Extract:
════════════════════

UT: Major Arts Commissions Announced

Landmarks will get new mural, CoFA a Spanish-language opera

This time of year, most talk about the University of Texas concerns the football team, but the arts may generate some chatter this week with the news of two major commissions: from public art program Landmarks, a massive mural by José Parlá and from the College of Fine Arts, an opera about Frida Kahlo and Diego Rivera.

José Parlá, Detail of a working study for the Landmarks commission, 2017.

Landmarks has engaged Parlá to take a 25-foot x 160-foot wall in Robert B. Rowling Hall, the new graduate education building for the McCombs School of Business, and fill 4,000 square feet with a mural. Though the artist is well-known for working on a large scale – for the likes of the One World Trade Center and the Brooklyn Academy of Music – the as-yet untitled work that will cover the grand entrance to the Zlotnik Family Ballroom in Rowling Hall will exceed anything he's done to date.

════════════════════

Data block:
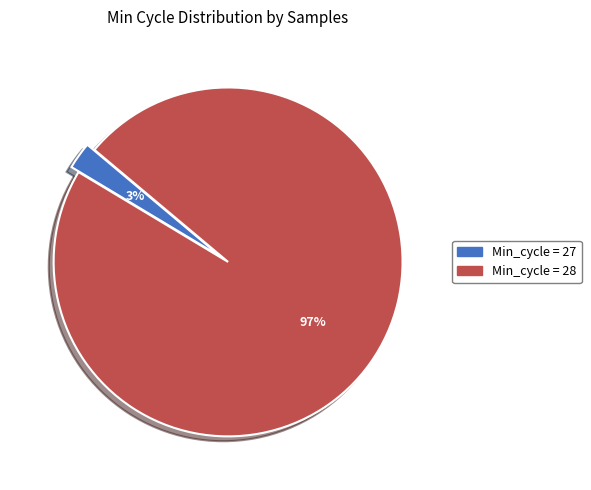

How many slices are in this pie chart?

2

════════════════════

Continue the article above about the two University of Texas arts commissions, starting right after its final sentence.

Result of the task:
Portrait of José Parlá by Rey Parlá, 2017

In the press release from Landmarks, the mural is described as "a sweeping visual landscape. Conceived as a narrative that evokes Austin’s natural environment and its urban cityscape, the mural will feature Parlá’s characteristic traces of collage, pulled impasto surfaces, and signature calligraphic marks." The mural will make its debut in spring 2018, when Rowling Hall, currently under construction on the northeast corner of Martin Luther King Boulevard and Guadalupe, opens to the public. For more information, visit www.landmarks.utexas.edu.

Meanwhile, UT's College of Fine Arts has partnered with two professional opera companies, Fort Worth Opera and San Diego Opera, and another university, DePauw, to co-commission The Last Dream of Frida & Diego, an opera in Spanish by Pulitzer Prize-winning playwright Nilo Cruz and Latin Grammy winner, pianist, and classical composer Gabriela Lena Frank.

Nilo Cruz
Gabriela Lena Frank

The opera takes place in 1957, three years after Kahlo's death, with Rivera desiring to see his Frida one more time before he himself dies (which he did in November of that year). In the afterlife, the keeper of the souls alerts Kahlo to Rivera's wish, and it being El Día de los Muertos, she returns to spend a day with him. During that time, the couple relives the pain and passion of their time together.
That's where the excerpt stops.